Thursday 11th 2024 on 10:40 in  
Finland

Most cases of missing persons reported to the police generally result in the quick discovery of the missing individual. However, some cases remain a mystery for many years, or even forever. New information has emerged regarding one long-term missing person case. It has been revealed that Veikko “Jammu” Siltavuori, who was once convicted of horrific child murders and linked to disappearances, was actually free at the time Piia Ristikankare went missing.

Ristikankare, 15, vanished in the Turku region of Piikkiö on the evening of October 7, 1988. Police suspect the girl was murdered. The Central Criminal Police had previously reported that Siltavuori had been in prison serving a sentence at the time of Ristikankare’s disappearance in October 1988.

This article also discusses the cases of three other women who remain missing. Birgitta Silander, a 65-year-old hairdresser, disappeared in Helsinki on Monday, August 24, 2015. She left her home for the city center in the afternoon and was to meet a colleague at a hair salon in Etu-Töölö at around 3 p.m., but she never arrived. Her last known movements are scant. Her travel card was used at a metro station at around 2:42 p.m., and her mobile phone connected to a base station in the heart of Helsinki’s city center a couple of hours later. After that, her phone switched off. In 2022, Silander was declared dead.

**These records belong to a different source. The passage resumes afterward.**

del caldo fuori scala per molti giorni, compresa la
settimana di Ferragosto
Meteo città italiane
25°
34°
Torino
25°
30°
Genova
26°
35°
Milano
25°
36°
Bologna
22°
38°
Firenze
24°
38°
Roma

Marja Halme from Jämsä disappeared on October 21, 1998. At the same time, her husband Seppo Palenius also disappeared but was found dead the following spring. Halme’s whereabouts remain unknown.

Minja-Maria Savola from Joensuu disappeared on November 16, 2021, at the age of 32. She lived in Rantakylä, Joensuu, at the time of her disappearance, where part of the police searches have been conducted. Despite extensive searches and investigation, she has not been found.

In all cases, the investigations are ongoing, and the police remain interested in any new leads. They are all currently classified as investigations into missing persons, and no crimes are suspected in the cases.